The light at the end of the tunnel

I was talking about old television shows with some friends the other day, and in the middle of a discussion about how some shows should have ended, I remembered a show that actually ended-Hank(1965). The show was about a kid that illegally audited classes by impersonating other students. He was caught in the last episode, but was allowed to take an equivalency test. he passes it, gets a full scholarship and becomes a real student.
Are there other shows that had an actual ending that didn’t seem seem tacked on at the last minute that you liked?

70 views, and no one can think of a show that had a proper ending? Was Hank unique?

Does the* Mary Tyler Moore* show qualify? I am a little unsure of your criteria.

Hoe about Black Adder? Definitely had a finality to it, even if everyone dies every season.

I’d say MTM had a good wrap up, but Black Adder falls into a special category, I think.

You’re probably right. And you’re also probably old if you remember watching* Hank*. As I do. I was really pulling for that guy.

MAS*H?

How about The Fugitive?

I’m a bit confused by the OP’s criteria also

Does it include shows like:
‘Home Improvement’?
‘Newhart’?
‘Cheers’
‘Start Trek - Next Generation’ (ignoring the movies and such)
What about ‘Friends’ - the whole last season was more or less a lead-up to the ending.

I think there were lots of such series with planned finales

Six Feet Under - You knew it was coming.

I’m talking about an end that ties up loose ends so that you are satisfied that the story is finished. ST:TNG doesn’t count, because it didn’t really tie up many loose ends, and they could have kept going with more episodes if they so wished.

Northern Exposure? All the couples, well, coupled up?

Oh, wait! The Wonder Years! The Wonder Years!

I win!

I LOVE an epilogue, where you find out what happened to all the characters.

Northern Exposure’s ending was just a tacked on clusterfuck, but I will definitely give you Wonder Years.

The ending of HBO’s Rome was too soon, but it wasn’t bad. There was some ambiguity about whether the one guy survived his injuries but it really didn’t matter.

And now that a few years have passed, I’m fine with the ending of The Sopranos and even Deadwood. At least there were no cliffhangers.

I loved Hank! Didn’t it end mid-season? I vaguely remember reading the synopsis of the episode in which he received his scholarship and wondering where the show could possibly go from there. Nowhere, as it turned out, but it ended without announcement.
Fugitive’s ending was deadly prosaic (as was its entire fourth season); MASH*'s saw the complete absorption of Hawkeye Pierce’s character into the persona of his portrayer (the whole point of the show was that Hawkeye would keep his sanity by being more insane than war and the military itself). So I don’t regard either as having ended satisfactorily.
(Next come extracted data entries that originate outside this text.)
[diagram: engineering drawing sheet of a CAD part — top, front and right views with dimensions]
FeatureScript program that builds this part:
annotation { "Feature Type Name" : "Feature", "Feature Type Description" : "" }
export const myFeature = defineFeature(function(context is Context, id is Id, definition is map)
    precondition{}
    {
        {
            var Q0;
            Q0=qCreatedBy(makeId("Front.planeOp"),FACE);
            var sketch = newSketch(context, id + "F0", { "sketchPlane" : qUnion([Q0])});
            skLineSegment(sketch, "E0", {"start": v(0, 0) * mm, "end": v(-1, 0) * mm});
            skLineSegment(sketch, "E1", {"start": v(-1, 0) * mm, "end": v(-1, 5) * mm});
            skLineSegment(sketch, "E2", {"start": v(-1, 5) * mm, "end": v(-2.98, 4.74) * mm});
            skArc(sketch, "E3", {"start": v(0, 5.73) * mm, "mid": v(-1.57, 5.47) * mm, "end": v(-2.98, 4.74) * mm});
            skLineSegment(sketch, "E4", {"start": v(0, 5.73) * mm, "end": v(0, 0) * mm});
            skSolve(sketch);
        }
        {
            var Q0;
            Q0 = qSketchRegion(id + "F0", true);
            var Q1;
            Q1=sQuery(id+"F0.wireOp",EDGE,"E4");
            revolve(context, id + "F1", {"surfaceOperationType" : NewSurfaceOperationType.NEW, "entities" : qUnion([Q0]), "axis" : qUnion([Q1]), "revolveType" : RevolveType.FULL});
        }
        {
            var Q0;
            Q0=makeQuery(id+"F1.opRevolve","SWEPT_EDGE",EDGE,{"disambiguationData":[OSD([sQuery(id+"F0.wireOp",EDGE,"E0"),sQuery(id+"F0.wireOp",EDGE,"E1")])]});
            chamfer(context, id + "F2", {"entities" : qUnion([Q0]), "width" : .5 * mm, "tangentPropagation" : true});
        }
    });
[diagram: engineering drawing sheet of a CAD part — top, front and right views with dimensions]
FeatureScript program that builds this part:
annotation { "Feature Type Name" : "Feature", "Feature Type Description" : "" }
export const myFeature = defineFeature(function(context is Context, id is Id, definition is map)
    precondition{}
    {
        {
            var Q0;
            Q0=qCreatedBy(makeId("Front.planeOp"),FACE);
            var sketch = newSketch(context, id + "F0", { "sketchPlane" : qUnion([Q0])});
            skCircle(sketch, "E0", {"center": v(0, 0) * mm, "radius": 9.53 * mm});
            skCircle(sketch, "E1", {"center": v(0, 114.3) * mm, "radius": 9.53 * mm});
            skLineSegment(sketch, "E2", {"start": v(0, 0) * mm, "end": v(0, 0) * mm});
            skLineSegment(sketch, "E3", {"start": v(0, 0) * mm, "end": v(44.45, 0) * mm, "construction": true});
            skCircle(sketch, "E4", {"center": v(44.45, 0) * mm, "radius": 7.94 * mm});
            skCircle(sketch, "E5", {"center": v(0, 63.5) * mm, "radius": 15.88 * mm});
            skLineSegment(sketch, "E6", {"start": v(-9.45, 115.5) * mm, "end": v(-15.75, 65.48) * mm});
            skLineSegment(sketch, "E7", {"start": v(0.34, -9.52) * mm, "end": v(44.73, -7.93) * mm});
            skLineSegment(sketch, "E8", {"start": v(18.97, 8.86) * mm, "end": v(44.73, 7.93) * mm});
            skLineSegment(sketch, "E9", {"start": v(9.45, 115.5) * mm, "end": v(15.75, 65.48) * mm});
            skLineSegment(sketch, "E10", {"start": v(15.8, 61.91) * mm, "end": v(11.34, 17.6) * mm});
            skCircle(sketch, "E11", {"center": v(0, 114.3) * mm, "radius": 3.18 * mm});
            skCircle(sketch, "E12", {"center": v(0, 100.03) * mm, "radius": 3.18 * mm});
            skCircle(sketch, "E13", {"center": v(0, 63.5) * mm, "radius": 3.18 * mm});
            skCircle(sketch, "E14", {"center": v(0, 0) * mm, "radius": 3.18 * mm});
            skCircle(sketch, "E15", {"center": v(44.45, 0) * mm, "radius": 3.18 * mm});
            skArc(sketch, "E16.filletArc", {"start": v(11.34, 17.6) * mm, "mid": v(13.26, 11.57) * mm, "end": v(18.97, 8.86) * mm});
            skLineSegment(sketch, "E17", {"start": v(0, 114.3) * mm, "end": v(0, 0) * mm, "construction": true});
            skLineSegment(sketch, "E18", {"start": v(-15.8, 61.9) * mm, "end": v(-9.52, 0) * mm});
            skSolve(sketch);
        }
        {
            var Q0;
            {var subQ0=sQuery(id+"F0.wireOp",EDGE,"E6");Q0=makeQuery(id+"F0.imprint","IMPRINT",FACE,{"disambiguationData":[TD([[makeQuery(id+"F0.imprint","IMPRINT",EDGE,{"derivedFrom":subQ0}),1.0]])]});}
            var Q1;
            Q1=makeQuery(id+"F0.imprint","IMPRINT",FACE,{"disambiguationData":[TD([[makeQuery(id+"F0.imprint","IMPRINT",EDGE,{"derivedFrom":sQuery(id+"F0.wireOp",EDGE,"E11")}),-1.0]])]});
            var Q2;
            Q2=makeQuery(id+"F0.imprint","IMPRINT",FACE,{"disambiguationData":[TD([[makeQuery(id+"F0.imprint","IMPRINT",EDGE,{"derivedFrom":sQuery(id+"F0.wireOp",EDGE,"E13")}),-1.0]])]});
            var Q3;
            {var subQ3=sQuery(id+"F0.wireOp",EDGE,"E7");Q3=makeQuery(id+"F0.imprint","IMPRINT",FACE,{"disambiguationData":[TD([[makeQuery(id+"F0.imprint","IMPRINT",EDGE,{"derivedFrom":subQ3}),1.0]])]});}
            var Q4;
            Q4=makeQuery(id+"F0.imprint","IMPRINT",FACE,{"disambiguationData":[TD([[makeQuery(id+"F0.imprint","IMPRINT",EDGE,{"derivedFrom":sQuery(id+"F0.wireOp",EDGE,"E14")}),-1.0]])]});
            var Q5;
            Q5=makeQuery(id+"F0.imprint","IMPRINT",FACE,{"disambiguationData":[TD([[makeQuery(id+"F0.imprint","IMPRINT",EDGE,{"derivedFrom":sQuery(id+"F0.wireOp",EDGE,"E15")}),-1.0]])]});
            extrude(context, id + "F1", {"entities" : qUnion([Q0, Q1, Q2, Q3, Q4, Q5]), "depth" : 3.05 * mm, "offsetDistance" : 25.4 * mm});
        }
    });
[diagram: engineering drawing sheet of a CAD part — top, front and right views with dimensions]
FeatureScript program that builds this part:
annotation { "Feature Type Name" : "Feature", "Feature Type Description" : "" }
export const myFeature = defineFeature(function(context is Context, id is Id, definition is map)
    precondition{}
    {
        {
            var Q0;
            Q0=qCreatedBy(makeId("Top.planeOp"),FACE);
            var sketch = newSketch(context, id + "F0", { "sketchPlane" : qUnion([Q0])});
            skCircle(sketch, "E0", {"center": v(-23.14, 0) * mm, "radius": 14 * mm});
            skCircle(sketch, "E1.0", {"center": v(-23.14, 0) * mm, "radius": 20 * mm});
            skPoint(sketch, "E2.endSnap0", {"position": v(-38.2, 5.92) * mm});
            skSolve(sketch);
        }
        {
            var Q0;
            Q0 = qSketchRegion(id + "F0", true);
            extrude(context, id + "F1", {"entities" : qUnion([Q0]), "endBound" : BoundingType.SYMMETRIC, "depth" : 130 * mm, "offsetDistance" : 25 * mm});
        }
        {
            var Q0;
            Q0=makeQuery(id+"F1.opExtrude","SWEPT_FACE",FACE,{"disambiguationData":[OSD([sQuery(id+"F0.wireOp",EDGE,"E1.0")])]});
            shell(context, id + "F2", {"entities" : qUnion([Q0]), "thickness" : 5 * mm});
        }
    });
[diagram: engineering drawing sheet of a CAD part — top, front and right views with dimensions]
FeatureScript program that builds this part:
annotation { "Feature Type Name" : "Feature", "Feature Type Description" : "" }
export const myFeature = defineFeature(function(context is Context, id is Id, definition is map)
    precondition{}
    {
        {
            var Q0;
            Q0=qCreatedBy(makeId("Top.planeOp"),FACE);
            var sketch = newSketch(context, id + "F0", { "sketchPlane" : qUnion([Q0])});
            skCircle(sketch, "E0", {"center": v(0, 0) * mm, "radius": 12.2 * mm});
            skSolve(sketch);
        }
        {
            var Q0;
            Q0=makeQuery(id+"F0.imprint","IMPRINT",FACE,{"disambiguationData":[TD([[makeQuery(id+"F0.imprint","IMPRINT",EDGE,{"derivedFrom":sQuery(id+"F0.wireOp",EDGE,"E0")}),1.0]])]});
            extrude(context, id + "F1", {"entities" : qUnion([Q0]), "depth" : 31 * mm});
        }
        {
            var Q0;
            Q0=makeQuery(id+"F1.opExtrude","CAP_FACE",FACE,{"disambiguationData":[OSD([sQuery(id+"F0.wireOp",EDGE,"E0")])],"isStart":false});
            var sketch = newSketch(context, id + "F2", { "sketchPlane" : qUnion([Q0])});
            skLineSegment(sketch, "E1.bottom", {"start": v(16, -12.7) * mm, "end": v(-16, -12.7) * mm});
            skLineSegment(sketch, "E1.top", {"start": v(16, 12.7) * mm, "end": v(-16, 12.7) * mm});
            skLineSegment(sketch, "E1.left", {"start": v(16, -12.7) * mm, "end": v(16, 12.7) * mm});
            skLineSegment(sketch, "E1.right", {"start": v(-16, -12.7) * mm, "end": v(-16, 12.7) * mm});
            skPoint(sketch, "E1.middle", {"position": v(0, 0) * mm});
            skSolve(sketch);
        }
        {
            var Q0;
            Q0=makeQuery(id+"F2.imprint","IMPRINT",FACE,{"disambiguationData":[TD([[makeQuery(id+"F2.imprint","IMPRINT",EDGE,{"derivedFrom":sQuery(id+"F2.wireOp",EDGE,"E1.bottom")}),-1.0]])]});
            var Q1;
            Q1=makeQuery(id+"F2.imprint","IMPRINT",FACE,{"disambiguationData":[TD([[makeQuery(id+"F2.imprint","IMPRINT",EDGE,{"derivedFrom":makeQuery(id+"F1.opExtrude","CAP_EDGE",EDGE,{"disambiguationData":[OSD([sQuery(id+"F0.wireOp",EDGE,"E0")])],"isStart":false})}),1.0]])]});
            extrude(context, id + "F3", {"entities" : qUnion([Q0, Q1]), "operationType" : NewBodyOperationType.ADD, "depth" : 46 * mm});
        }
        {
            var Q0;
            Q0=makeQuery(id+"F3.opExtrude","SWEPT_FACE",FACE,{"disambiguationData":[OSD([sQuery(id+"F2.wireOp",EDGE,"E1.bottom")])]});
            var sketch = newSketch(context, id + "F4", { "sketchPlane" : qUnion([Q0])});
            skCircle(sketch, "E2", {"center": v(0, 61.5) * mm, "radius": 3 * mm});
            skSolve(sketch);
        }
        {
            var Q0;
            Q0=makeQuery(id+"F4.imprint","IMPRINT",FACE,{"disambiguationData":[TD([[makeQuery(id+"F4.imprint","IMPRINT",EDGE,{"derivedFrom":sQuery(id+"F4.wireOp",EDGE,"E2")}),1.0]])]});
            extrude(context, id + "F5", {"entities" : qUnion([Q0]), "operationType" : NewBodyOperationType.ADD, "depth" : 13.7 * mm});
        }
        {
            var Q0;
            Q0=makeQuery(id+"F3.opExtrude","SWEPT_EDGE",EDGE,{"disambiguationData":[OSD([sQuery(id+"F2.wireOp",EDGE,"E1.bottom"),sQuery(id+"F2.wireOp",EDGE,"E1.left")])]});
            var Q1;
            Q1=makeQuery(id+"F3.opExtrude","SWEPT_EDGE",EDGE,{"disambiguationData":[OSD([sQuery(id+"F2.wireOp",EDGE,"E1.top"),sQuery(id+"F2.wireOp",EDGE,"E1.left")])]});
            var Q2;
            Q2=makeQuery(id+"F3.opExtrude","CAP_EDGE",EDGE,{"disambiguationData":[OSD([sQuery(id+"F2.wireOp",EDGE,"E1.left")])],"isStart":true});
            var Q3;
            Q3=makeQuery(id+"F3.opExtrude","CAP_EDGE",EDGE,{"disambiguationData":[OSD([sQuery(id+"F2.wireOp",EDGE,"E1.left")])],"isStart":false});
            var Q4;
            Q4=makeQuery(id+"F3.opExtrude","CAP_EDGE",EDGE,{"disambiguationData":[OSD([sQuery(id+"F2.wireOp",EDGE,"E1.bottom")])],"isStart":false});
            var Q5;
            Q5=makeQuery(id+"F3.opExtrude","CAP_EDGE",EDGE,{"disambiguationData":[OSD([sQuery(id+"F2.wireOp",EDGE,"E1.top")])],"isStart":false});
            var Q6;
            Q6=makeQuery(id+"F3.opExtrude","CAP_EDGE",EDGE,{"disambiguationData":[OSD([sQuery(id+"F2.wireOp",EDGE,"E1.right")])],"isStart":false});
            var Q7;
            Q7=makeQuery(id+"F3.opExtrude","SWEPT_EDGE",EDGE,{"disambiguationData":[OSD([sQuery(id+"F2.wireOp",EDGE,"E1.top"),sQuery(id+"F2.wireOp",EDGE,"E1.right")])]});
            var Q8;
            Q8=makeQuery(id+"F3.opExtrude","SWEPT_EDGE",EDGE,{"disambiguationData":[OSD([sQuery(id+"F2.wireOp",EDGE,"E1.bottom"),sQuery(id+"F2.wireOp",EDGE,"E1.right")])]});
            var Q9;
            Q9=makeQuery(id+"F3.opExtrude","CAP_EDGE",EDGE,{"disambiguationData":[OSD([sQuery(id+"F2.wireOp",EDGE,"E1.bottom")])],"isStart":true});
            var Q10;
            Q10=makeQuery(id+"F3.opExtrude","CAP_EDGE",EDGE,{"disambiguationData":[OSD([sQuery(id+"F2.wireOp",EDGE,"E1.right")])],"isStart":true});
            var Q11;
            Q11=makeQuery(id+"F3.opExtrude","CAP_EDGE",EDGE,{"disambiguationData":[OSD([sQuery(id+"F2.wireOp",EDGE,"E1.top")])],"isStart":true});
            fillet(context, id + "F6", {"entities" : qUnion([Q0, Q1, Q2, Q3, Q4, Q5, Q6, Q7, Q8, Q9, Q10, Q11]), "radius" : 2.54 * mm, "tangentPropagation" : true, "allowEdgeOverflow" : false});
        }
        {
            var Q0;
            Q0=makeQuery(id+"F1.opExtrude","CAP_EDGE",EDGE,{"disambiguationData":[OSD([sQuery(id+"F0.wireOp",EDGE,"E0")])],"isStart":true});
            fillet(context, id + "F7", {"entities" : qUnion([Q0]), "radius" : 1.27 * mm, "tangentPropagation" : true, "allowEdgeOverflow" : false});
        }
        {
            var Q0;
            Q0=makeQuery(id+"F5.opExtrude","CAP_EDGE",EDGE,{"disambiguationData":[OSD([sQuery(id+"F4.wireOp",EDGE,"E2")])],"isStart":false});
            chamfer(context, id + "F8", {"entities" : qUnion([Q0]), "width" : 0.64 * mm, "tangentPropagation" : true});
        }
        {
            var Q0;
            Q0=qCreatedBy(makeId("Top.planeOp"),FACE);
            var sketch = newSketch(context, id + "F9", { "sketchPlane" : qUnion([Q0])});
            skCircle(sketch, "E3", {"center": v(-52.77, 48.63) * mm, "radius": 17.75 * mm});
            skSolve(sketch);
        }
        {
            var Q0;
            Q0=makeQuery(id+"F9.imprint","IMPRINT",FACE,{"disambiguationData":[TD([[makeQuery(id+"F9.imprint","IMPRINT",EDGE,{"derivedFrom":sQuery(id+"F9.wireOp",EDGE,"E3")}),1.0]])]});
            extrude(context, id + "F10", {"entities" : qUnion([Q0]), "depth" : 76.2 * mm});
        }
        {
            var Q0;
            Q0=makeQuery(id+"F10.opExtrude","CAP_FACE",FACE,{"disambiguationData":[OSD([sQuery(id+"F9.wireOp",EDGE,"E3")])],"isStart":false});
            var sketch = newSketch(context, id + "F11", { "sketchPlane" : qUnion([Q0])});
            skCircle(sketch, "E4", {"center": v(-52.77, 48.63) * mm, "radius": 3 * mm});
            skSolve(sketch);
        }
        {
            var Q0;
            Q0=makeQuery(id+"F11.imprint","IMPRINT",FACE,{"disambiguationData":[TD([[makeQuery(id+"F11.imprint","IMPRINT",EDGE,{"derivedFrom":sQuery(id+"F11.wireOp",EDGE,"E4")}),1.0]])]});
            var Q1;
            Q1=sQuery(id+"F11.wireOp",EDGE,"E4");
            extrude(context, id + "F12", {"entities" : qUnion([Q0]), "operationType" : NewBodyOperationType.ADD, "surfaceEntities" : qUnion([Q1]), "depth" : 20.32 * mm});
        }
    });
Mystery Science Theater 3000. The guys get back to earth and end up on the couch watching cheesy movies.

There’s a difference between thinking the ending is flat and the ending tying up the storyline in a satisfactory manner. The Fugitive and MAS*H tied up their plots in appropriate ways.

The final episode of The Bob Newhart Show (the one about the psychologist, not the one about the innkeeper) had Bob taking a teaching job in Oregon and giving up his practice in Chicago. The final episode of the Dick Van Dyke show had Rob’s unsold autobiography bought by Alan Brady, who would turn it into a sitcom. The final episode of Friends had Chandler and Monica move out of the apartment.

Hank was what then was known as a “summer series.” Those were scheduled for fill in until the new fall season arrived, but if they were successful they might continue into the new season.

None that I’ve seen. I’ve been cursed with montages of past scenes in every tv show I watch.

Not only that, but they’re watching The Crawling Eye, the same movie that Joel and the bots watched in the very first episode.